The other catchers listed on that WAR graph around Moreno, Kirk and Jansen are either elite young players who are seen as core pieces of their future (such as No. 2 Adley Rutschman), or guys that signed big money deals on the market (No. 6 J.T. Realmuto). MLB Network's "The Shredder" ranks Realmuto No. 5.

It just makes it puzzling to understand why the Blue Jays didn’t feel like they could get more in a deal for Moreno (and Gurriel). It wasn’t as if Moreno was still a prospect with unseen potential at the MLB level, either. The Jays called him up at the end of 2022 and he produced a 0.7 WAR in just 25 games with a .319/.356/.733 slash line.
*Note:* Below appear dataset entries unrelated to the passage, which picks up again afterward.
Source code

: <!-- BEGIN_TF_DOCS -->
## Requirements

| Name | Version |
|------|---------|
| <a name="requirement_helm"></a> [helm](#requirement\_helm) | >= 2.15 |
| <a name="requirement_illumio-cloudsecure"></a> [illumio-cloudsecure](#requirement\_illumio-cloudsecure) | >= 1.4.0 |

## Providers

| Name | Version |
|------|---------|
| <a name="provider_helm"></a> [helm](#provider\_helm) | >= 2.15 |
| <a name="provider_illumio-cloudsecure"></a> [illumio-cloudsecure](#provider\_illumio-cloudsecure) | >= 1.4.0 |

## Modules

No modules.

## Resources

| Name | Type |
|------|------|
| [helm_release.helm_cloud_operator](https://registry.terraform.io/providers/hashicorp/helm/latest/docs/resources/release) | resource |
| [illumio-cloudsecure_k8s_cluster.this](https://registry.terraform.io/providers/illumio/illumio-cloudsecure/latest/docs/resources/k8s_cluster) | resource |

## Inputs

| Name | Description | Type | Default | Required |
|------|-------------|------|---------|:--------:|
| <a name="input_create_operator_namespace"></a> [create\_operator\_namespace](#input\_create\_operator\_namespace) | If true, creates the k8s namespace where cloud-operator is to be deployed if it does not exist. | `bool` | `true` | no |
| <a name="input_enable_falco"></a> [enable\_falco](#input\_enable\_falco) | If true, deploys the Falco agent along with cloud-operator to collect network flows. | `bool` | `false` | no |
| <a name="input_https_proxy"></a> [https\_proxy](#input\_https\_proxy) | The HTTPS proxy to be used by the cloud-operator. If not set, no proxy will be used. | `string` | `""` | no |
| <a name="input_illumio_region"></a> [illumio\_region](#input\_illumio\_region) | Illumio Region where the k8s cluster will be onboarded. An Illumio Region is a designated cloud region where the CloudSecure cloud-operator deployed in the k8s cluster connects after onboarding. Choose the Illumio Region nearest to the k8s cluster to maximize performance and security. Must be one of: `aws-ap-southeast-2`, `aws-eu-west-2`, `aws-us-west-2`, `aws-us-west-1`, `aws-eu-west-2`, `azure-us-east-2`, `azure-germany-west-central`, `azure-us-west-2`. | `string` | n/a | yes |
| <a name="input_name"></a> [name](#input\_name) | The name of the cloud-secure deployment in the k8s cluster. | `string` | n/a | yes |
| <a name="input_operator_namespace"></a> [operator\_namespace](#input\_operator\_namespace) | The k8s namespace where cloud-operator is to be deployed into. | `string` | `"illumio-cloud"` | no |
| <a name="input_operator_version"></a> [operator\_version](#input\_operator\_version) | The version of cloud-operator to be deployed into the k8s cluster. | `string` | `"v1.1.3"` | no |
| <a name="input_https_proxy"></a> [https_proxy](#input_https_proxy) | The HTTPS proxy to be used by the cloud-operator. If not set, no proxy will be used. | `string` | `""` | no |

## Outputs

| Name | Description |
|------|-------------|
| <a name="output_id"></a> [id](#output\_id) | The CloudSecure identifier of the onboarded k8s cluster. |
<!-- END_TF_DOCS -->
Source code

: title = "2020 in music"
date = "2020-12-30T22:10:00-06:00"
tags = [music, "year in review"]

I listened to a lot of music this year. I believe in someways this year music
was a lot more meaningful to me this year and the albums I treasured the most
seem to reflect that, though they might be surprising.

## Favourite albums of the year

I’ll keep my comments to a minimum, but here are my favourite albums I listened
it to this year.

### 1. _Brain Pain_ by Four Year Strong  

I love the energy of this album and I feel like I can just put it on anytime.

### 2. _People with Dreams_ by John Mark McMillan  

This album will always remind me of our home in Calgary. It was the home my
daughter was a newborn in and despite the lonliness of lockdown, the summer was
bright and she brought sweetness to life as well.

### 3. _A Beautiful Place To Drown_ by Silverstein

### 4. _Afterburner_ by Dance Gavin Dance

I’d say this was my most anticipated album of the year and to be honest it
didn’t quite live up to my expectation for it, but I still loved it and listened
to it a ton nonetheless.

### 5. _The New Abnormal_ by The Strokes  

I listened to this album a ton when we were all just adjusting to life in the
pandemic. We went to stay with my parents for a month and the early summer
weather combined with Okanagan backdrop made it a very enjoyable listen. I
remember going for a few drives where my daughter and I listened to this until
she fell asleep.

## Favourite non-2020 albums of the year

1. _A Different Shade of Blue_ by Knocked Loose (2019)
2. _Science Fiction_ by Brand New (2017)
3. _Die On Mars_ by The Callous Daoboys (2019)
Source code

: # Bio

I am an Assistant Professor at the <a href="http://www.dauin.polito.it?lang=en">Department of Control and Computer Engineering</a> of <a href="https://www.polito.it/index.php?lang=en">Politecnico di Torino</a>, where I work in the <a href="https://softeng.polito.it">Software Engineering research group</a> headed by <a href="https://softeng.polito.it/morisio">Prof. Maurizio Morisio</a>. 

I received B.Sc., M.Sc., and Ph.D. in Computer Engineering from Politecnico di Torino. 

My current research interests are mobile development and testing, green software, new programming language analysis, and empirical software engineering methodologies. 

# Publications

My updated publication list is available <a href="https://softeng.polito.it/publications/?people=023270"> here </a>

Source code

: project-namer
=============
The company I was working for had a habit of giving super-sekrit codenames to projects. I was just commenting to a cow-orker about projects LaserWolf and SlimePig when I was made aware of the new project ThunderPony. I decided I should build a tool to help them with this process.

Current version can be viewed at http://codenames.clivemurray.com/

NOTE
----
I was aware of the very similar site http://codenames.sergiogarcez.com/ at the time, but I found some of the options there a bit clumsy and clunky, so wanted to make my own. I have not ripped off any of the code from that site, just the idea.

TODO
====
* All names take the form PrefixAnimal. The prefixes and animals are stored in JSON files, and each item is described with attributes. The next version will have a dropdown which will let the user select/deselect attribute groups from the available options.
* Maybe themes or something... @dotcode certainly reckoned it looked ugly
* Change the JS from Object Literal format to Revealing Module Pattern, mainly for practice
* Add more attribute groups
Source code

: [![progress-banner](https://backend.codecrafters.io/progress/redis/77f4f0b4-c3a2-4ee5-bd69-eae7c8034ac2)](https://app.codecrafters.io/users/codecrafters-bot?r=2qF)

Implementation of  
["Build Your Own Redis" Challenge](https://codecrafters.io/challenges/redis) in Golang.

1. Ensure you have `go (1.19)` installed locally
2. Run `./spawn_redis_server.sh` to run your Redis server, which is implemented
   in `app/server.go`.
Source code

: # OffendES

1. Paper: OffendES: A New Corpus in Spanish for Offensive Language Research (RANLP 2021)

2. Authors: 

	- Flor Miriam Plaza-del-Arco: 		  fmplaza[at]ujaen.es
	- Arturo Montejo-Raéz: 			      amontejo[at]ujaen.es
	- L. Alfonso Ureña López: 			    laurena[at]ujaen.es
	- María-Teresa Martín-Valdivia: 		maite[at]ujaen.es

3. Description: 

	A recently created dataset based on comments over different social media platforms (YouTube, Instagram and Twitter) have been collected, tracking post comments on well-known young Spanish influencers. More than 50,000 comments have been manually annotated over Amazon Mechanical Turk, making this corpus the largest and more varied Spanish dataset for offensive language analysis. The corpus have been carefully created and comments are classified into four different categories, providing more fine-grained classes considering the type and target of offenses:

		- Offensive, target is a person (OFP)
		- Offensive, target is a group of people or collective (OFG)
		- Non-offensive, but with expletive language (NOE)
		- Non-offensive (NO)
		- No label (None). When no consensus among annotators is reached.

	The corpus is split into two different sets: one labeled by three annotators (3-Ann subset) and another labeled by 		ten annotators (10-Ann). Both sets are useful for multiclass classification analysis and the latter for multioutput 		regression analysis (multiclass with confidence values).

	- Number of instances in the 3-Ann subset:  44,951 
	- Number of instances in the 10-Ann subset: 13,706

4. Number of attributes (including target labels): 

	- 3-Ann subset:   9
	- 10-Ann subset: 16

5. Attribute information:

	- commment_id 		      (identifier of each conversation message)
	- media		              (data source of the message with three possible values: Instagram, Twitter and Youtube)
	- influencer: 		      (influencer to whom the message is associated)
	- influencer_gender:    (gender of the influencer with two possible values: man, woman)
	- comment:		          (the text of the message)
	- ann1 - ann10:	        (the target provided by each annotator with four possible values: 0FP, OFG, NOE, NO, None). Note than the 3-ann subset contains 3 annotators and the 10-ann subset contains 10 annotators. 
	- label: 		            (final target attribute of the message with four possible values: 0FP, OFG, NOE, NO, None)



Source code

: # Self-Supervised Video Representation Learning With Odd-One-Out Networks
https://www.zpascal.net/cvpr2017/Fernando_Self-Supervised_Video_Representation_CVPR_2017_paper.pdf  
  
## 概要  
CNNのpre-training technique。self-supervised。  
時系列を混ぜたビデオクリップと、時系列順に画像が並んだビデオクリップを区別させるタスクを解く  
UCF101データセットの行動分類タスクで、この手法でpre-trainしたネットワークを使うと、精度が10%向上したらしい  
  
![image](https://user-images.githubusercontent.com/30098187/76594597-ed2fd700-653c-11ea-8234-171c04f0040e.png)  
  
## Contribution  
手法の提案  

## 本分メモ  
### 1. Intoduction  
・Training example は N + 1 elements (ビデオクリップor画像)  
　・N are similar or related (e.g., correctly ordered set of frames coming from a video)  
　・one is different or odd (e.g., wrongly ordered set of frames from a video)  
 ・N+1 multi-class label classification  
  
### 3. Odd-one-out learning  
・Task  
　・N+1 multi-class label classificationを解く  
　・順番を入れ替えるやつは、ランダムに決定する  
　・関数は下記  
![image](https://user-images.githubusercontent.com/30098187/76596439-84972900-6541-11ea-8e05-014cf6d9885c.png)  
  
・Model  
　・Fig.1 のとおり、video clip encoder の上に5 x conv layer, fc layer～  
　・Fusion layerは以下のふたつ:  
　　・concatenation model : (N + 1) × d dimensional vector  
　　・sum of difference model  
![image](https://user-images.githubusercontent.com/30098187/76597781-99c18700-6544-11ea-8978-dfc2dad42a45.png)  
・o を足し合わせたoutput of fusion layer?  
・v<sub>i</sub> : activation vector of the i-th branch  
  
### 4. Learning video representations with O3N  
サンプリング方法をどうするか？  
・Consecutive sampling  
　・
Yes, it was a small sample size, but he showed he was ready to compete at this level, or at least be given some runway to see if he could make it work long-term.

It's hard to fault the Blue Jays for wanting to move one of their catchers to help in another area where they were lacking. It's also hard to criticize Varsho because he has come in and given the Blue Jays pretty much what they’ve asked of him; Gold Glove-winning defence.

It's Toronto's philosophy of over-evaluating the measure of how much defence equates to wins that has hurt them in this trade.

They also banked on Varsho's upside in his bat, and the saving grace may be in the fact that Varsho will be entering his age-29 season in 2025. We’ve seen plenty of players who come into their own and find that power stroke going into their early 30’s, and fix their chase rate concurrently to cut down on their strikeouts.

At the end of the day, it comes down to the Blue Jays not getting a better return in value for what they gave up, and Moreno's continued rise has helped underscore that.